▶ [GIVEN DATA]
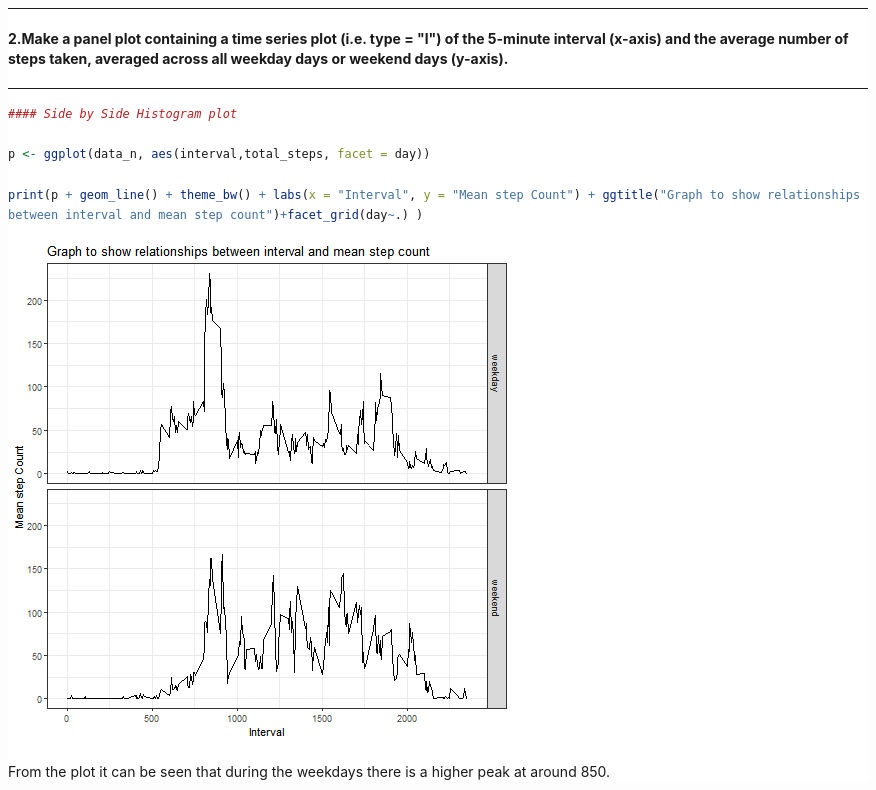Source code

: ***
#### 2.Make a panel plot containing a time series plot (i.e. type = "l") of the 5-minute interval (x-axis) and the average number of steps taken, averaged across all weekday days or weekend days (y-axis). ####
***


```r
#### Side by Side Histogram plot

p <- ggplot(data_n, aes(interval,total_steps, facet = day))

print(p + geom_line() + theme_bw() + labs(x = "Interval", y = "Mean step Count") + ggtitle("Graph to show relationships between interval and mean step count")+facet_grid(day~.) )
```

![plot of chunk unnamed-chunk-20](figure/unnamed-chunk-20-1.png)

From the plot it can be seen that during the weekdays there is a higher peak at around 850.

---

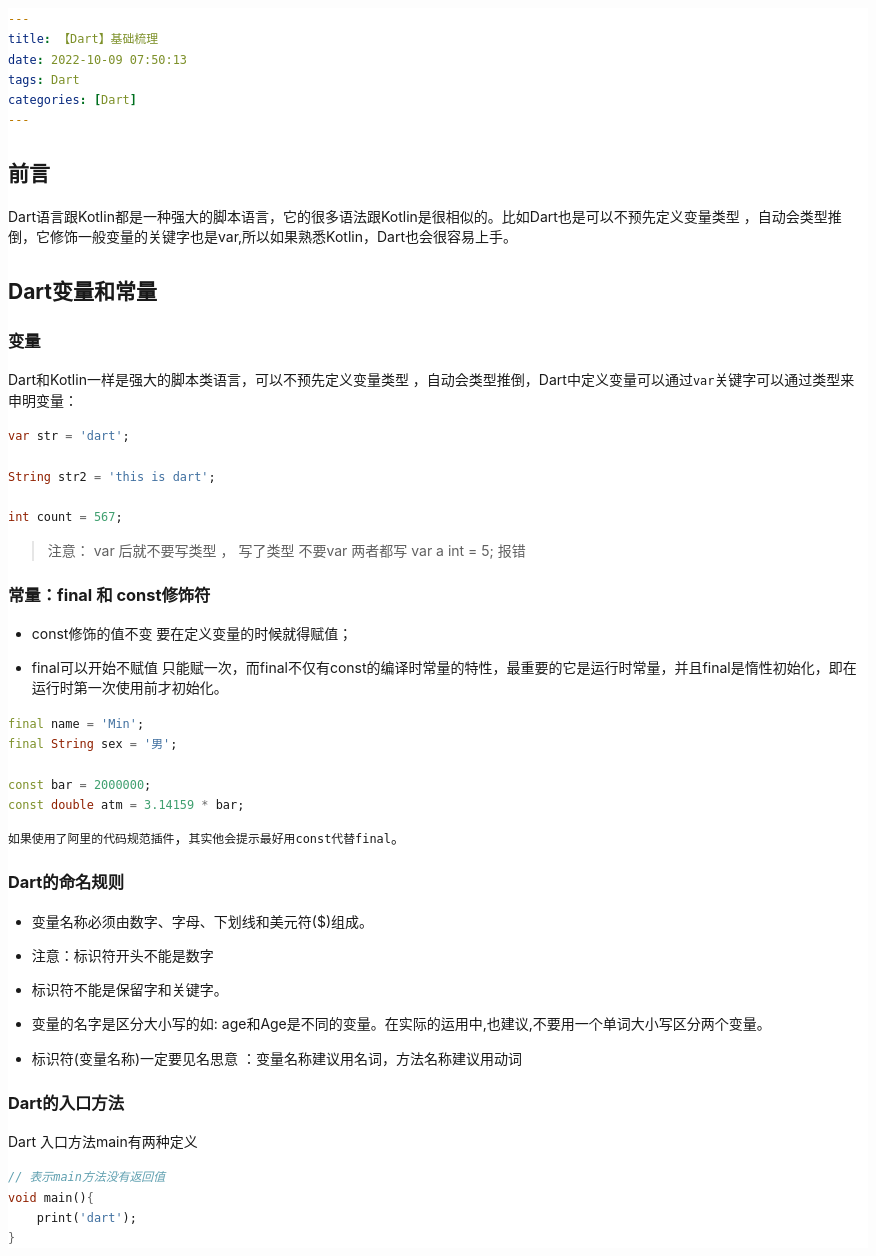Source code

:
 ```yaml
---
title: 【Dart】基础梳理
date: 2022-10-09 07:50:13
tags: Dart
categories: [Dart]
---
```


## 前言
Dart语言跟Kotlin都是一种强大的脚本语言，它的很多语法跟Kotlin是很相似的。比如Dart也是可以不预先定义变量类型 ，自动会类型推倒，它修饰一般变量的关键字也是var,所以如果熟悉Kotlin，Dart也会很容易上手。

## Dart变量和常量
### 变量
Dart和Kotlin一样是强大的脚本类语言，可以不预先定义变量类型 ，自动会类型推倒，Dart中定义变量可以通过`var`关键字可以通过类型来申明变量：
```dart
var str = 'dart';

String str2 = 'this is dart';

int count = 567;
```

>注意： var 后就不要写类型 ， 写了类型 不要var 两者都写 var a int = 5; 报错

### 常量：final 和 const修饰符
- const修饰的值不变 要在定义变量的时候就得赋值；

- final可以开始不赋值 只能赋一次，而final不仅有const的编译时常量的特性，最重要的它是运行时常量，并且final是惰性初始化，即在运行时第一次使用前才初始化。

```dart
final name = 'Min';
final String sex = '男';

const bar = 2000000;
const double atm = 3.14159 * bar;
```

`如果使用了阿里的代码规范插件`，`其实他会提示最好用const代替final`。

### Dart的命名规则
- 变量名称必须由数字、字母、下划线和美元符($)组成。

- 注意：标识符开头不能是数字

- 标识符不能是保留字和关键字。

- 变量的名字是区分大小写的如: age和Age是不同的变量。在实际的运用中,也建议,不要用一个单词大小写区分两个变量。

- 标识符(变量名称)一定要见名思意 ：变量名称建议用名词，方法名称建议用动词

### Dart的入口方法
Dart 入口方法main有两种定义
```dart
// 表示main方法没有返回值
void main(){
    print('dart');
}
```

--

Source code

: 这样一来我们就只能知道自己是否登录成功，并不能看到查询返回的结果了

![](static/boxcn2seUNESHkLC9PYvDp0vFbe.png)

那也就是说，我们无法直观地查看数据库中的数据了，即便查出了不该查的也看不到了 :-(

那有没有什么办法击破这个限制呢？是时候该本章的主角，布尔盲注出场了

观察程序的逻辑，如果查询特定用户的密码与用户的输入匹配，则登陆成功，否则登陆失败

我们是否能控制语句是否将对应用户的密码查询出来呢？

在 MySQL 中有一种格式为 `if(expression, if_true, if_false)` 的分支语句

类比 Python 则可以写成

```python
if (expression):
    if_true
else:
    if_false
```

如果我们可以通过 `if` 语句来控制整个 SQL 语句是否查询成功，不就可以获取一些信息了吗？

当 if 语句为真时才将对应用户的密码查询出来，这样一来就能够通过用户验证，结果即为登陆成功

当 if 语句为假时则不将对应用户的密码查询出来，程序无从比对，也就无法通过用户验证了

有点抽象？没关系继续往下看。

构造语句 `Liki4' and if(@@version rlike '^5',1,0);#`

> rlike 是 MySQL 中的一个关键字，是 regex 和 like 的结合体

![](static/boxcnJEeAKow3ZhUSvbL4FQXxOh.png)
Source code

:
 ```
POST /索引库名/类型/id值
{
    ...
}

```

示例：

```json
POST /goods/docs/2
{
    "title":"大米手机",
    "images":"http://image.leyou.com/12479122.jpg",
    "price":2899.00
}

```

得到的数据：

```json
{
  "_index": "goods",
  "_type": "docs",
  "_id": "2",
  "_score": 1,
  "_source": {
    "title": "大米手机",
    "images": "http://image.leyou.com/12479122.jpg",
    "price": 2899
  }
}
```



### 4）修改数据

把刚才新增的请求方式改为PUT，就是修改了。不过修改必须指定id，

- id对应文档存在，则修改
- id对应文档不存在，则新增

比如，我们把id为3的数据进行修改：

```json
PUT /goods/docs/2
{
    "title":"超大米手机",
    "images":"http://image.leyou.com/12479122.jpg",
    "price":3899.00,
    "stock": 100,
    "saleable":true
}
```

▶ [YOUR INSTRUCTIONS] Number only, please: work out how many lines of the listing hold "String".

▶ [SOLUTION BELOW] 2